Emmylou live in Manchester

Norman Geras is the proprietor of the excellent Normblog, a reasonable Marxist, a British friend of America, a fine person, and a knowledgeable fan of Emmylou Harris. He has been running a recap of Emmylou’s recorded musical output in anticipation of seeing her live in Manchester.
Emmylou always performs live with incredibly hot musicians, and her current group is no exception. It goes under the name “Spyboy,” and she has released a disk of the live show she performs with the group. We saw the show in Minneapolis two years ago, and it was a transcendently beautiful event.
Emmylou was discovered by Gram Parsons and launched on her own career by her early work with him. Parsons is one of the legendary flameouts of rock and roll. He left an indelible imprint on pop music through his recorded work with the Byrds, the Flying Burrito Brothers, and his own two solo albums. He forged the union of country and rock and folk that he dubbed “Cosmic American Music,” then died in 1973 of a drug and alcohol overdose at age 27.

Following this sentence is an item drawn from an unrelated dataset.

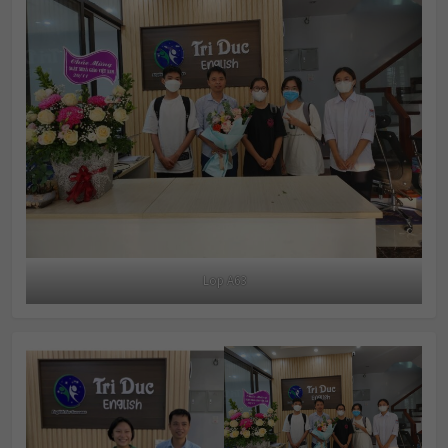
Lop A63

Emmylou must have loved him deeply. She unfailingly pays tribute to Parsons in every live show she plays, either performing one of Parsons’ songs or a song on which she sang harmony with him. (She also produced an excellent Parsons tribute disk a couple years ago.) The night we saw her play in Minneapolis (and on the Spyboy live disk) that song was the Everly Brothers’ “Love Hurts.” Her musical tributes to Parsons are a highlight of her live show and her loyalty to his memory is moving.

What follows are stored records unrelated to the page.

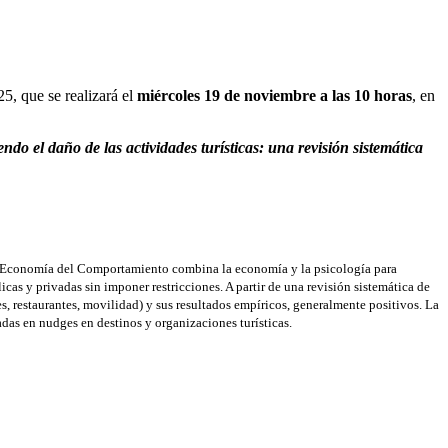
25, que se realizará el
miércoles 19 de noviembre a las 10 horas
, en
ndo el daño de las actividades turísticas: una revisión sistemática
a Economía del Comportamiento combina la economía y la psicología para
 y privadas sin imponer restricciones. A partir de una revisión sistemática de
s, restaurantes, movilidad) y sus resultados empíricos, generalmente positivos. La
das en nudges en destinos y organizaciones turísticas.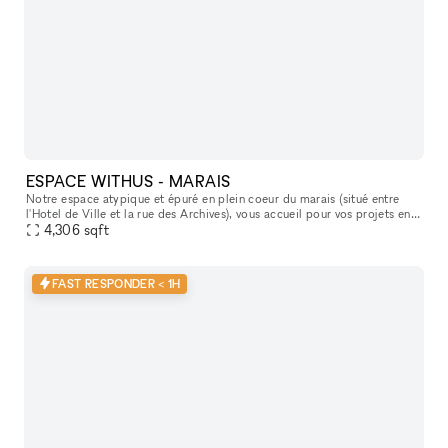
ESPACE WITHUS - MARAIS
Notre espace atypique et épuré en plein coeur du marais (situé entre
l'Hotel de Ville et la rue des Archives), vous accueil pour vos projets en
tout genre : Shooting/tournage , défilé , showroom , pr
4,306
sqft
FAST RESPONDER < 1H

On Wednesday Norm took a brief break from commenting on pressing events to post his review of Emmylou live in Manchester: “[O]n comes Emmylou Harris with the ease and naturalness of a grand old lady of the music, and wearing it without any trace of arrogance or show. She just sings her stuff, both new and old, like it’s forever. And that voice, with its distinctive purity; not thin exactly but kind of slender, and coming from somewhere higher up.
“I don’t mean this in a religious sense, not being so inclined. But in a metaphysical sense, maybe. For Emmy stands on stage and she sings at you; it’s plain, that’s where the voice is coming from. But it sounds like from somewhere higher, as though sliding down from between two very closely aligned forms. Of the Emmylou Harris classics, we heard a marvellous Hickory Wind; and Together Again, and Wheels, and Wayfaring Stranger. And then to finish – in the encore – possibly her two greatest songs: (Townes Van Zandt’s) Pancho and Lefty, and Boulder to Birmingham, written by her in memory of Gram Parsons.

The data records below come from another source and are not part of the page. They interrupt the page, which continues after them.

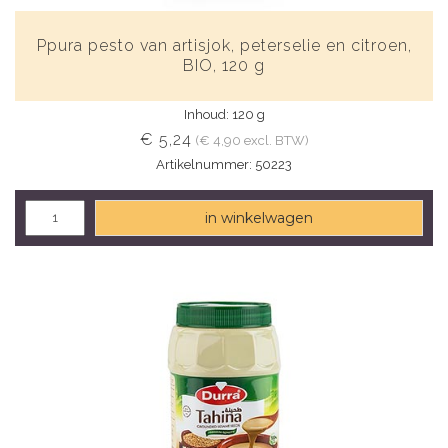
Ppura pesto van artisjok, peterselie en citroen,
BIO, 120 g
Inhoud: 120 g
€ 5,24
(€ 4,90 excl. BTW)
Artikelnummer: 50223
in winkelwagen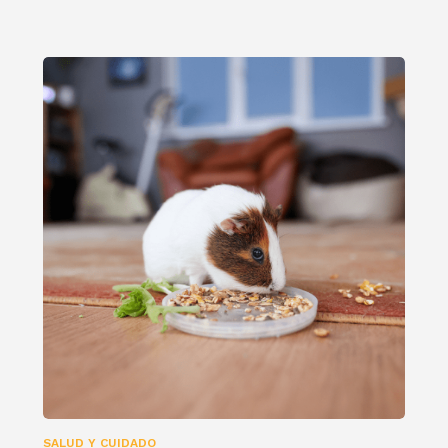
SALUD Y CUIDADO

“Live music, there’s nothing to touch it. And though I don’t know exactly how far it is from Boulder to Birmingham – Colorado to Alabama, right?, and Emmylou sings it like it’s further – that’s how far I’d go if it was the only way of getting live music of such quality.”
Three of the songs Norm mentions relate to Parsons. “Hickory Wind” is Parsons’ classic number from the Byrds’ “Sweetheart of the Rodeo” album. “Wheels” is one of Parsons’ contributions to the Flying Burrito Brothers. Norm notes that Emmylou’s “Boulder to Birmingham” is her own tribute to Parsons. I mention this because, as Norm’s assessment confirms, the Manchester show must have been something special.
UPDATE: Reader Erik Root of the excellent Cali-Carolina blog has kindly advised us of the publication of record of “Cosmic American Music” or, as it’s currently known, alt-country or “No Depression.” The publication is Erik’s North Carolina neighbor.
CORRECTION: Writing from memory, I’d forgotten that “Boulder to Birmingham” is also on the “Spyboy” live disk. Now that it’s come back to me, I can’t get the words or the melody out of my head: “I would rock my soul in the bosom of Abraham/I would hold my life in his saving grace./I would walk all the way from Boulder to Birmingham/If I thought I could see — I could see your face.”